- **Exercise brief**
Return every line of the rows below that contains the word "tank".
━━ Material provided
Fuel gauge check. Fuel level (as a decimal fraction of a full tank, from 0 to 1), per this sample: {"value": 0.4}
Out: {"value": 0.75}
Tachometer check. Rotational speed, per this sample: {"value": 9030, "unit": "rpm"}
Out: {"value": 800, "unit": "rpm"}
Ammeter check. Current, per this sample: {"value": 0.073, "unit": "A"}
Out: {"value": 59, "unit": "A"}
━━━━
━━ Material provided
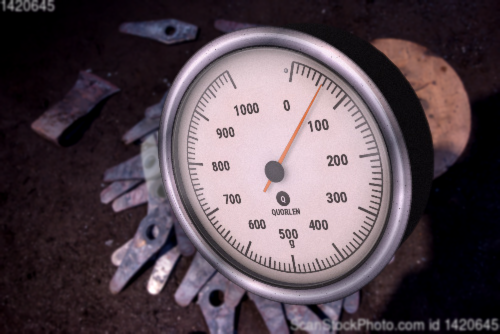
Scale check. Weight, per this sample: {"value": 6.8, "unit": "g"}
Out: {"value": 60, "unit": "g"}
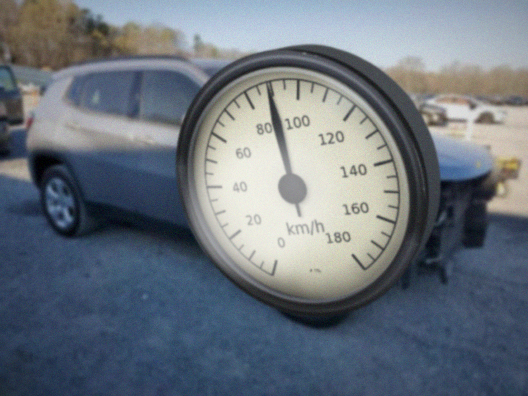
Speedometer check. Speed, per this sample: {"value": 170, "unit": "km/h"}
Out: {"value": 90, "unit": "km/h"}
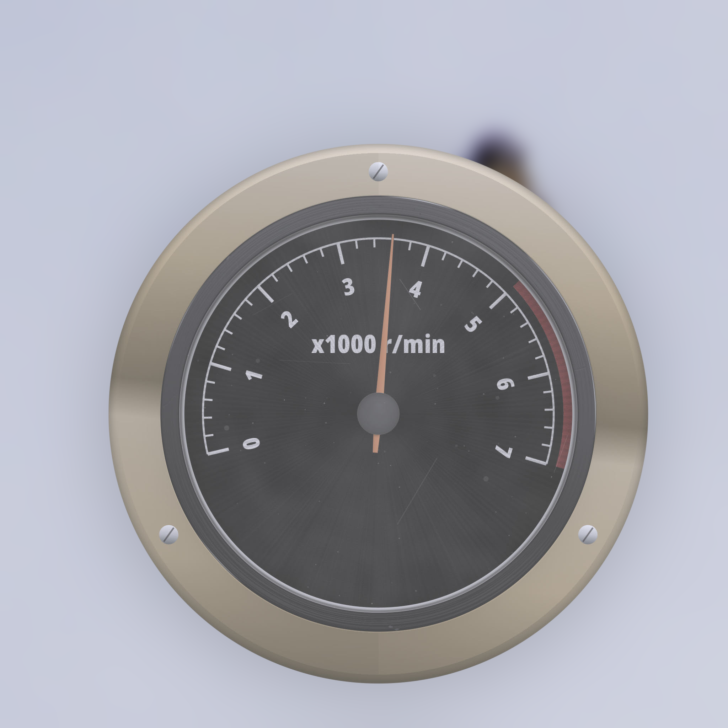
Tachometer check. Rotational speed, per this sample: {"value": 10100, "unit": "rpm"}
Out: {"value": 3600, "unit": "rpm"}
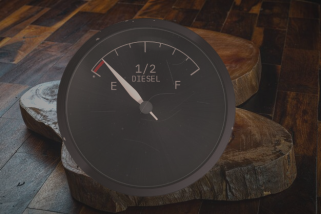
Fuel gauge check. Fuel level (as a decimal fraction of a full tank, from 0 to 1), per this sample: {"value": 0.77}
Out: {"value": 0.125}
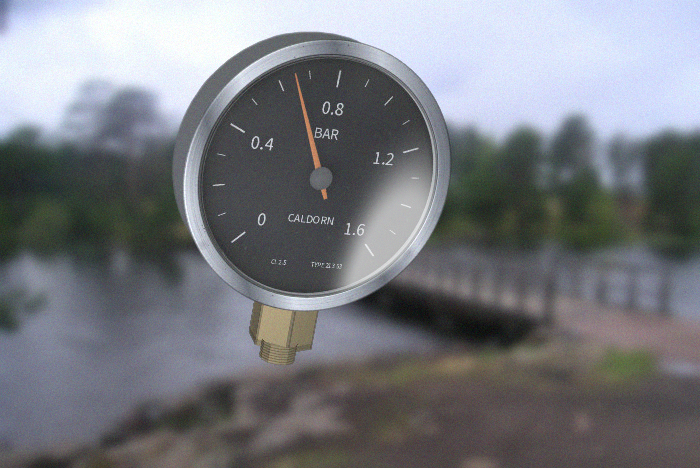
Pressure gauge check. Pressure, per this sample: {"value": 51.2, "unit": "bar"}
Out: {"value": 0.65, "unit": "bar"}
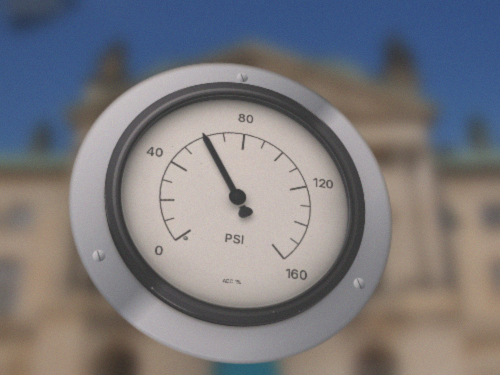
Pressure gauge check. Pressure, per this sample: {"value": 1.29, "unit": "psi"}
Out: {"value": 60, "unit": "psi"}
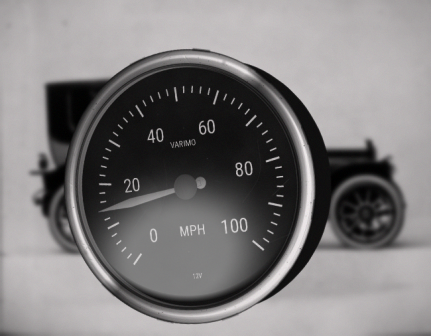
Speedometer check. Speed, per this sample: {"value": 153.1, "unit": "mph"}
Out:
━━━━
━━ Material provided
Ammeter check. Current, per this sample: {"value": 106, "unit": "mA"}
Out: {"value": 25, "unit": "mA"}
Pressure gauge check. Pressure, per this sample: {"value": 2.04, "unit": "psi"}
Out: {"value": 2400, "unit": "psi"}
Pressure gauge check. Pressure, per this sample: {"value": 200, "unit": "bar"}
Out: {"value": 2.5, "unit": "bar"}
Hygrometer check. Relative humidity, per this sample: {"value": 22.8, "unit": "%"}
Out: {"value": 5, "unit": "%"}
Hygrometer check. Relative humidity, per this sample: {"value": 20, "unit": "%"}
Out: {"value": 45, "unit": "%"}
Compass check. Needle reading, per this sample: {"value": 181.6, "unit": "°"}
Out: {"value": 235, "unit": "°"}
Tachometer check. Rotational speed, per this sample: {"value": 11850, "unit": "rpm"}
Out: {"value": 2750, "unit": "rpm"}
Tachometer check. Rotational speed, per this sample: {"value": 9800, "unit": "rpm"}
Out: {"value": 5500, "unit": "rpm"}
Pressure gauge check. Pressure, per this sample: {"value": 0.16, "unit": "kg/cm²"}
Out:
━━━━
- **Exercise result**
Fuel gauge check. Fuel level (as a decimal fraction of a full tank, from 0 to 1), per this sample: {"value": 0.4}
Fuel gauge check. Fuel level (as a decimal fraction of a full tank, from 0 to 1), per this sample: {"value": 0.77}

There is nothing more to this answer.